Unfortunately, pain is a part of life. In John 16:33, Jesus was talking to his disciples and said, "In this world you will have trouble. But take heart! I have overcome the world."
I think there has been this misconception that believing in God means there will be no suffering or hardship. But being a Christian does not make us immune to pain. We just have someone with us whose peace and love surrounds us, even in our brokenness. We don't have to hide any of it from God. With Him, it's okay to not be okay. We don't have to be joyful all the time, put together with smiles on our faces. God never put that expectation on us. It's not faith to pretend that you’re not sad. It’s not weakness to cry.
Don’t suppress your emotions, telling yourself you have to be strong. Let yourself feel all the emotions. Cry. Grieve. Yell if you have to. Pour it all out at His feet. God is not scared away by your emotion or pain. He understands it. Jesus came down to Earth and was human just like us. He experienced grief, pain, heartbreak, and betrayal. He felt it all.
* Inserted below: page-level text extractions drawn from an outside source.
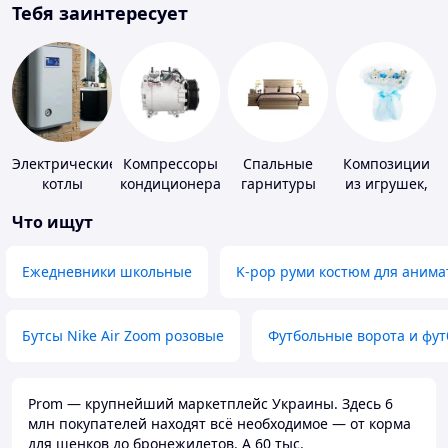
Тебя заинтересует
Электрические
Компрессоры
Спальные
Композиции
котлы
кондиционера
гарнитуры
из игрушек,
одежды,
Что ищут
подгузников
Ежедневники школьные
K-pop руми костюм для анима
Бутсы Nike Air Zoom розовые
Футбольные ворота и фу
Prom — крупнейший маркетплейс Украины. Здесь 6
млн покупателей находят всё необходимое — от корма
для щенков до бронежилетов. А 60 тыс.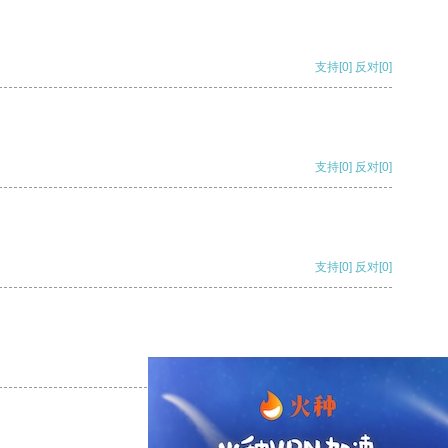
支持
[0]
反对
[0]
支持
[0]
反对
[0]
支持
[0]
反对
[0]
支持
[0]
反对
[0]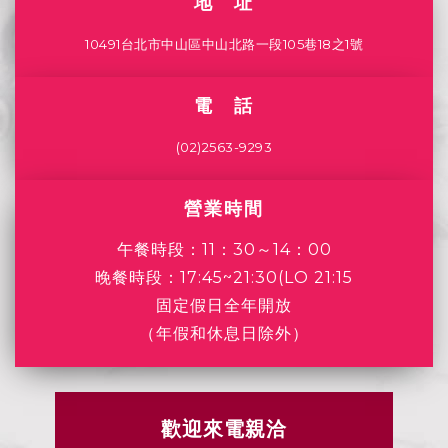
地 址
10491台北市中山區中山北路一段105巷18之1號
電 話
(02)2563-9293
營業時間
午餐時段：11：30～14：00
晚餐時段：17:45~21:30(LO 21:15
固定假日全年開放
（年假和休息日除外）
歡迎來電親洽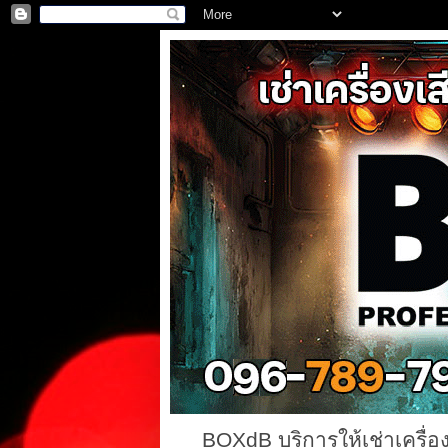
BOXdB บริการให้เช่าเครื่อ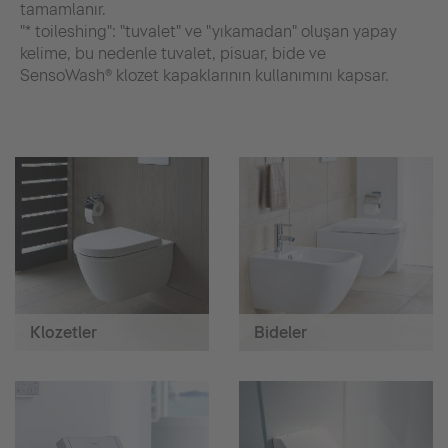
tamamlanır.
"* toileshing": "tuvalet" ve "yıkamadan" oluşan yapay
kelime, bu nedenle tuvalet, pisuar, bide ve
SensoWash® klozet kapaklarının kullanımını kapsar.
Klozetler
Bideler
In John 11, when He showed up at his friend Lazarus’s tomb after his death, He knew the miracle He was about to do, and yet, He still wept. In Matthew 26:39, right before He was about to go to the cross, Jesus cried out to God, knowing what he was about to experience. How powerful is that? Jesus, who was perfect, still cried.
I heard a powerful message one time at a women’s conference that shaped my view on pain and sadness. In her story, she shared a lot of painful experiences she had gone through; many moments of heartache and pain. But in the midst of that, there was beauty. She shared something powerful that God had spoken to her during the darkest season of her life. He brought to mind how, when she was a little girl, she was not scared of storms because she would watch the storms with her dad outside on the porch. And so, even surrounded by a storm, she felt peace because her dad was there with her. So, whenever a storm would come, she would get excited because it meant she could spend time with her dad. She then asked us, “What if we looked at storms in our lives as an opportunity to spend time with our Dad (God)?”
I experienced this for myself in a season of my life when I was facing a very hard and confusing situation. I was trusting in God’s timing and being obedient, but in doing this, it really hurt my heart. I just felt so sad. And I couldn’t shake the sadness. I was praying for God to change the situation in that instant, because I knew he could, but He didn’t. As I lay there crying in my bed, too weary to even pray, I felt peace. It was the strangest thing. To feel so sad, yet to have perfect peace.
Now I can see that God was not rushing me in my sadness, but was sitting in there with me. He did not stop the storm that was surrounding me, but He sat in there with me. And in that, I found perfect peace, as He held me in His arms, catching my tears. Yes, I believe one day the storm will be removed. But until then, I get to spend time with my Dad sitting and watching the storm.